Пусть читателя не вводит в заблуждение термин «устаревшая пушка». Действительно, морские береговые и корабельные орудия, изготовленные до 1905 г., имели низкую скорострельность и малую дальность стрельбы — 8-15 км и, соответственно, были малоэффективны для действий по морским целям в 1914-1918 гг. Но в крепостях и укрепрайонах большая скорострельность и не требовалась. Снимаемые с вооружения флота в 1907-1914 гг. пушки были, без преувеличения, шедевром технической мысли по сравнению с рухлядью образца 1877 г., 1867 г. и 1838 г., которые стояли в наших крепостях.
Расположив свои армии за тремя линиями крепостей, Россия могла стать той обезьяной, которая залезла на гору и с удовольствием наблюдала схватку тигров в долине[60]. А потом, когда «тигры» изрядно потрепали бы друг друга, Россия могла бы начать большую десантную операцию в Босфоре. Единственный для нас шанс взять проливы мог возникнуть лишь в разгар войны.
А захватив проливы — единственную достойную России цель в войне, — Николай II мог бы выступить и в роли миротворца, став посредником между воюющими державами. Даже если бы Антанта отказалась от переговоров и добилась бы капитуляции Германии, обессиленная Франция никогда не пошла бы на войну с Россией, даже ради Константинополя.
Но, увы, всё случилось наоборот. Французские и английские войска держались на линии укреплений между французскими крепостями (один Верден чего стоит) и были готовы драться до последнего солдата, естественно, русского и германского.
С началом войны буржуазная пресса, несмотря на все рогатки цензуры, начала кампанию по дискредитации царского правительства, которое ввязалось в войну, не подготовив к ней армию. Честно говоря, все эти упрёки были справедливы. Однако сделанные выводы были, мягко говоря, несерьёзны. Никакое «правительство народного доверия» не могло улучшить ситуацию на фронтах.
Ну, предположим, Николай II согласился бы на создание правительства, ответственного перед Думой. Начались бы чехарда, метания из стороны в сторону. Результатом подобного эксперимента могло быть лишь резкое ухудшение положения наших войск.
Одновременно либеральная пресса создала ещё один миф, что, мол, фронт держится в основном на усилиях частных лиц, на военной продукции, изготовленной на частных заводах, на лазаретах, организованных различными меценатами, и т.д. Разоблачение этого мифа очень актуально и сейчас, в XXI в.

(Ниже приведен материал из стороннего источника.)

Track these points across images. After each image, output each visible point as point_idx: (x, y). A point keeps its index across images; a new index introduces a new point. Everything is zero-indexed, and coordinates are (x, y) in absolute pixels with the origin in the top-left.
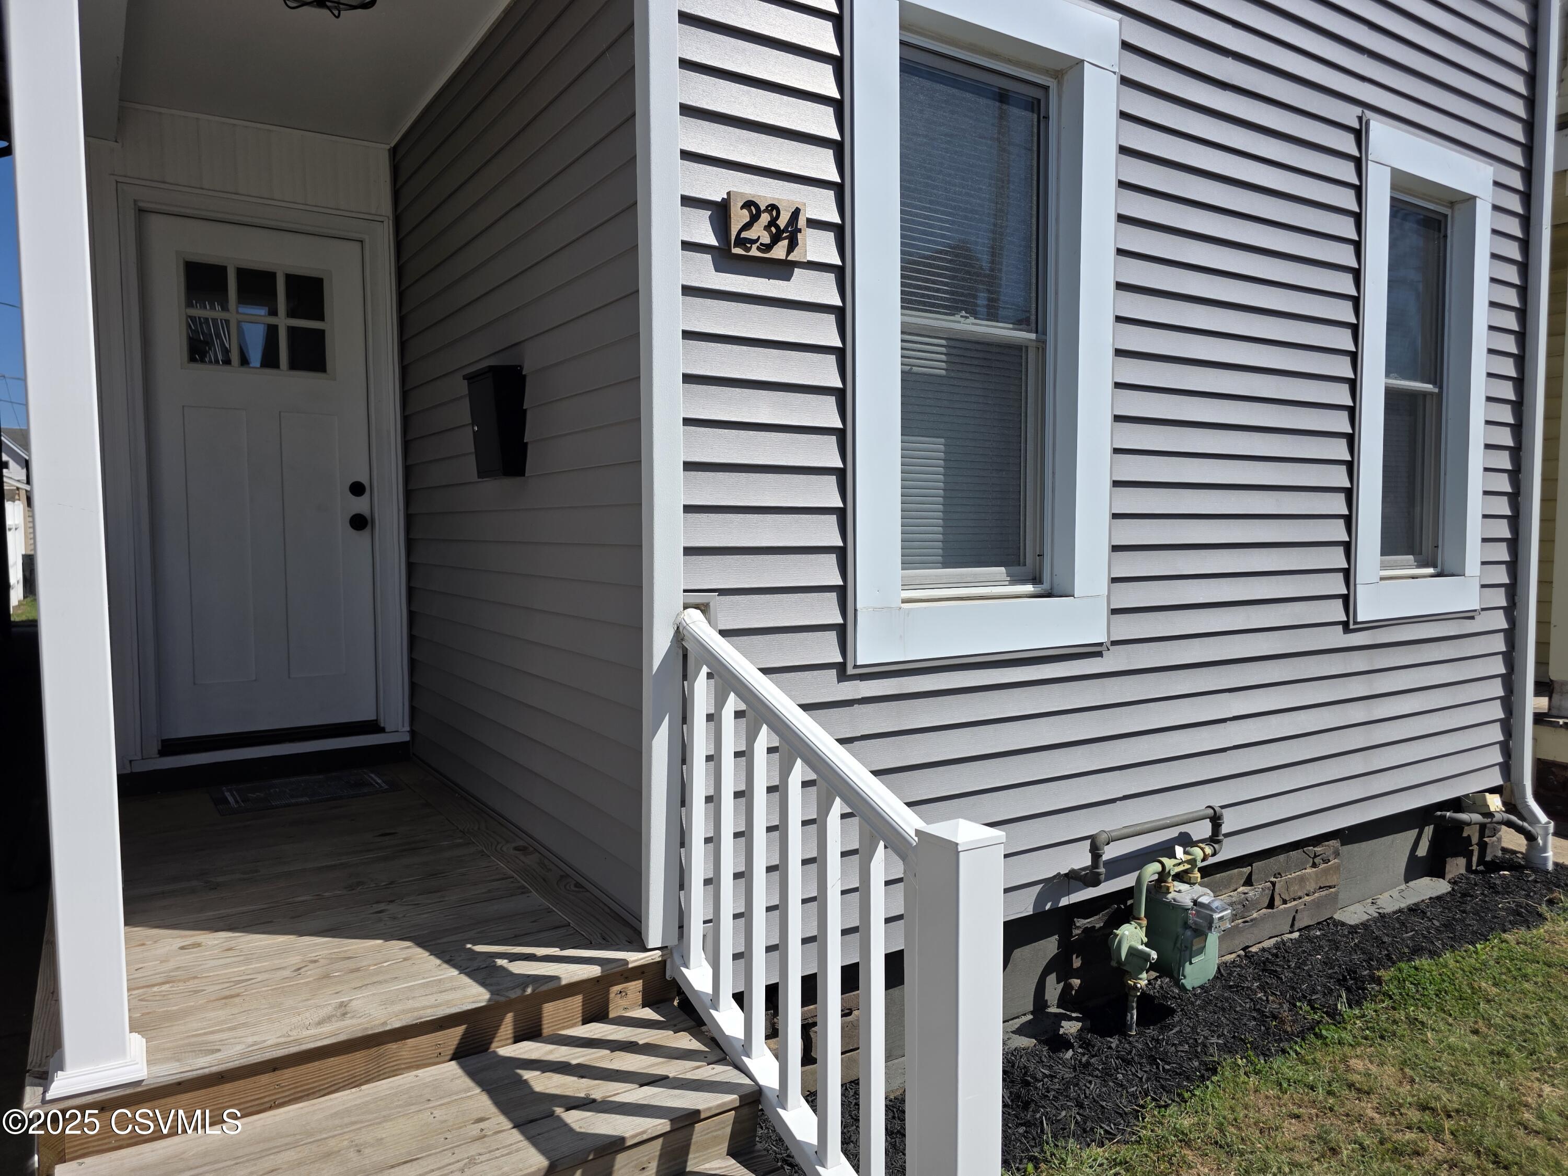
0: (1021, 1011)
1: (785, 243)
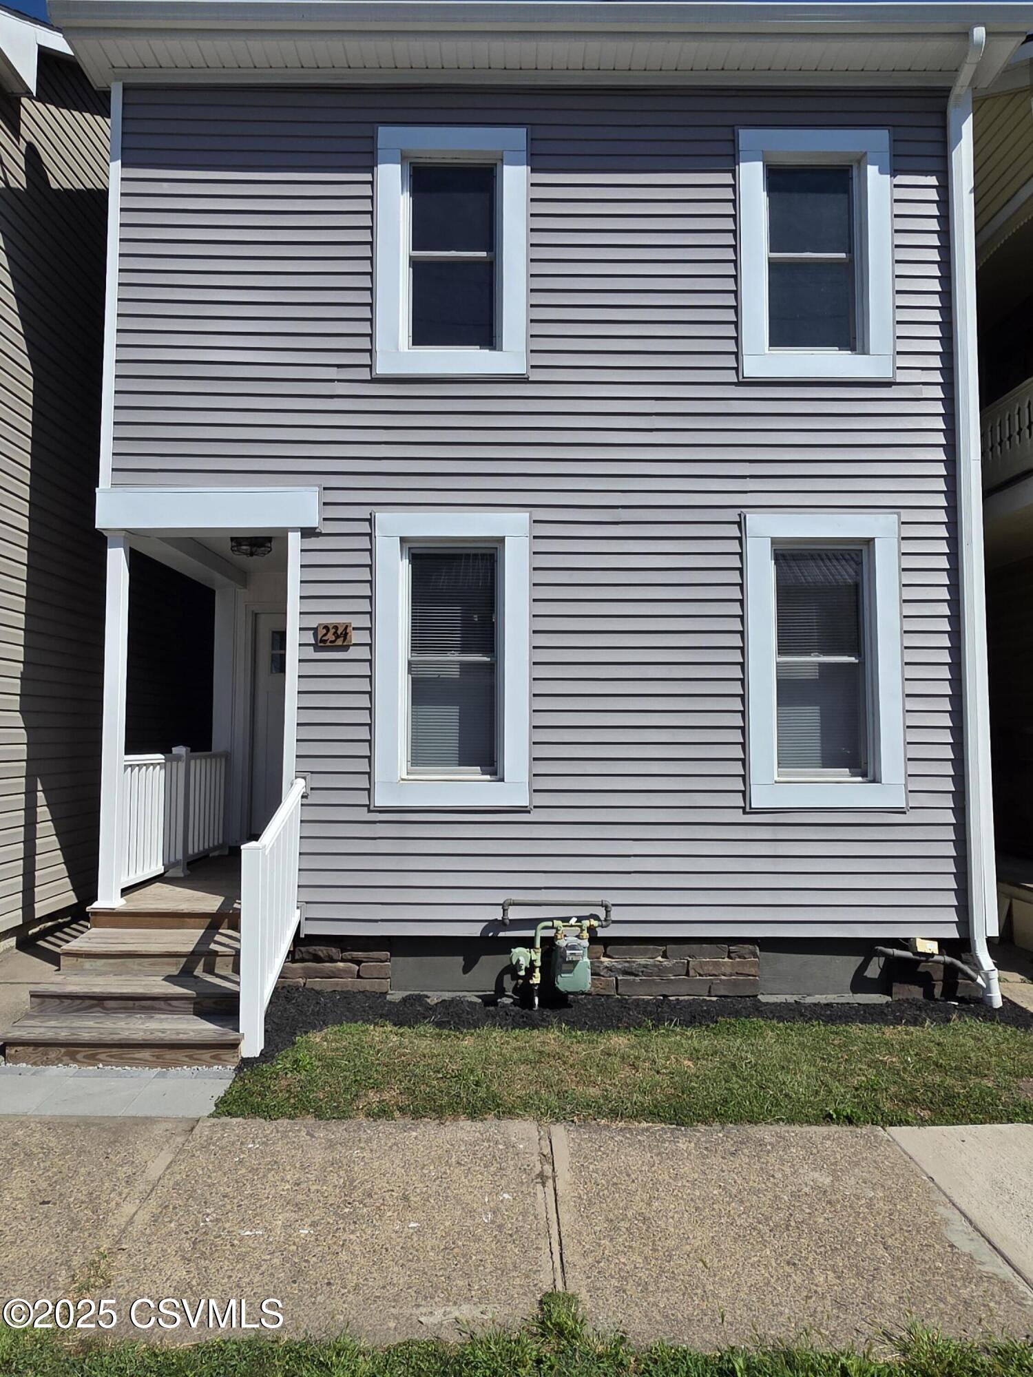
0: (487, 988)
1: (342, 639)
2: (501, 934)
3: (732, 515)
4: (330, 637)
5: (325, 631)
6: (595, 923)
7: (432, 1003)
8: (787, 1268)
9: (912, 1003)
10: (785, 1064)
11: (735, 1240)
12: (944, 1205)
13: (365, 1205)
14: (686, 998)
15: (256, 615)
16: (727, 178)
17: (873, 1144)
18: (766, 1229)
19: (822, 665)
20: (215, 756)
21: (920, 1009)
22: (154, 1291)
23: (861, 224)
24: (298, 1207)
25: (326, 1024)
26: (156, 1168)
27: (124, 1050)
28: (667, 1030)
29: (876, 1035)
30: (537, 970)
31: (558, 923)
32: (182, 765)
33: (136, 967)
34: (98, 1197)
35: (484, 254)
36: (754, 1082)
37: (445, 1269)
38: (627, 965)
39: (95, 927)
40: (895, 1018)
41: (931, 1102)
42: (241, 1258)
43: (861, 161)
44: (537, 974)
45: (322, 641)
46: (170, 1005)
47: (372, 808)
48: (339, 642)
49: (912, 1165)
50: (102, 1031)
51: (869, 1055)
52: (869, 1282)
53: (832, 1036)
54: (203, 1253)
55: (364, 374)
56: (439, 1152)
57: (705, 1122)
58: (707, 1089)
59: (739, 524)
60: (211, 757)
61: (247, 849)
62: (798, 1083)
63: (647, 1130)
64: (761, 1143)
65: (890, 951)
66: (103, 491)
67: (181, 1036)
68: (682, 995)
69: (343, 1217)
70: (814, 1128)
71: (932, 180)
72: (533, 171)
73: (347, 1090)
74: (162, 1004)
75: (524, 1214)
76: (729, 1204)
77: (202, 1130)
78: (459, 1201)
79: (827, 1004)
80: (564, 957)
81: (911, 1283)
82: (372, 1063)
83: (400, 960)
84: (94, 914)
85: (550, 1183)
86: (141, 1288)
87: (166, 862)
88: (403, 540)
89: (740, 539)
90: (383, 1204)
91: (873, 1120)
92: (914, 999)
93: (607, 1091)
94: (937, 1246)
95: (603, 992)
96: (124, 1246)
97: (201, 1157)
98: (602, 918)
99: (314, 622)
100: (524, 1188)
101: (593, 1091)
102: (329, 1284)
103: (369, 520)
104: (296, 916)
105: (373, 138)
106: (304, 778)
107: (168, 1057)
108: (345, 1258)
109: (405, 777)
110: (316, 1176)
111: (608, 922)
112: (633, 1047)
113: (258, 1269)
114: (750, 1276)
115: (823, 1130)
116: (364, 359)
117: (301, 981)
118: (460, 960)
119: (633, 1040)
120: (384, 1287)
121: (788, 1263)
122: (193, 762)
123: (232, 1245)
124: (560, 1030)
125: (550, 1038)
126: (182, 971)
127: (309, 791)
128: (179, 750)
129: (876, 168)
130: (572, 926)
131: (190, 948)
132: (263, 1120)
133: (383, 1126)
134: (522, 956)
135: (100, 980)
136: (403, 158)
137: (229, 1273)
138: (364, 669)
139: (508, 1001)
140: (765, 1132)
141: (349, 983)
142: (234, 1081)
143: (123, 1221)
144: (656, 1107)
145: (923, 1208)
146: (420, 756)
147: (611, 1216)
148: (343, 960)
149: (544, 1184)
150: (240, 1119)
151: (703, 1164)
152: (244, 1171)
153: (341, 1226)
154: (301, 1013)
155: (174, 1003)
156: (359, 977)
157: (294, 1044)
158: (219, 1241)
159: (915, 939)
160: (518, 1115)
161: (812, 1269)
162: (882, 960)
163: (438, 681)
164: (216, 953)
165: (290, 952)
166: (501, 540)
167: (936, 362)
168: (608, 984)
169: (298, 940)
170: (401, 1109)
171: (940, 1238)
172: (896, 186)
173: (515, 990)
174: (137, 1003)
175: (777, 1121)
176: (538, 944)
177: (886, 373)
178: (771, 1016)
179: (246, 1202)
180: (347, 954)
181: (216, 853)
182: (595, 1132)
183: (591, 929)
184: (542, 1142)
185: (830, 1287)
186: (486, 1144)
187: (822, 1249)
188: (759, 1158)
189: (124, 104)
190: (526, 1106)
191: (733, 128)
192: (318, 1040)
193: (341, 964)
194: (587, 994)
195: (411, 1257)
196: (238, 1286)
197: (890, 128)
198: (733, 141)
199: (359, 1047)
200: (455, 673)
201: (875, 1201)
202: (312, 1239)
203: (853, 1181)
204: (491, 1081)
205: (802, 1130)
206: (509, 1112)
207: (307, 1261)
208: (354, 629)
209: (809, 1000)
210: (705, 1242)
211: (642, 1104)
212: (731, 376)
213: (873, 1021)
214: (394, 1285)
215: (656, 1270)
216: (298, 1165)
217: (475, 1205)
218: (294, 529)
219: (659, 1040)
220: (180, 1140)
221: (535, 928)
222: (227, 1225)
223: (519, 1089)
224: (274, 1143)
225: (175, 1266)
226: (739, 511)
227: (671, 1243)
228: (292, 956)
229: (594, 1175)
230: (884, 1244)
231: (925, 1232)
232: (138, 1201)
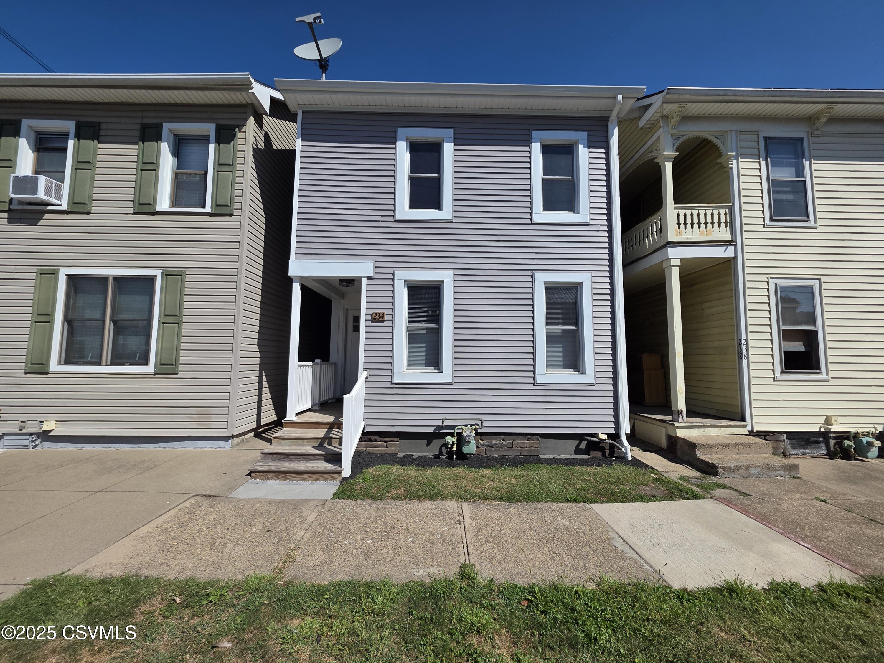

Мы до сих пор не разобрались, какую Россию мы потеряли в 1917 г. Раньше историки и писатели мазали её ровным чёрным цветом, а сейчас их детки и внучки, брызгая слюной, перекрашивают её в розовые тона. Я неё человек нудный, беру справочное издание «Россия 1913 год» (СПб: Блиц, 1995), открываю страницу 101 и читаю, что на 1913 г. казённых железных дорог было 46 284 версты, а частных — 22 086 вёрст. Причём почти все магистральные железные дороги были казёнными. Значительная часть частных железных дорог обслуживала частные же заводы, в ряде мест железнодорожные ветки были проложены в имения и т.д. На казённых железных дорогах процент участков с двойной колеёй был значительно выше, чем на частных, — 30,5 и 13% соответственно.
Но это все полбеды. Обратимся к динамике развития железных дорог в России. После бума частных железных дорог в 70-х — 80-х годах XIX века начался обратный процесс. Казённых железных дорог стали строить больше, почти все магистральные частные дороги были национализированы.
Морской транспорт, включая каботажное мореплавание, на 90 процентов контролировался государством, точнее, уже хорошо нам известным Главным управлением мореплавания.
Сухопутные дороги Российской империи находились в ведении, главным образом, Министерства путей сообщения и Министерства внутренних дел.
Практически весь ВПК царской России к 1894 г. принадлежал казне. Морскому ведомству принадлежали Обуховский сталелитейный, Адмиралтейский, Ижорский сталелитейный и другие заводы. Военное ведомство владело системой заводов, именовавшихся арсеналами — Санкт-Петербургский, Московский, Брянский, Киевский и т.д.; оружейными заводами — Тульским, Сестрорецким и др. Горное ведомство владело Олонецкими заводами (в районе Петрозаводска), а также созвездием Уральских заводов.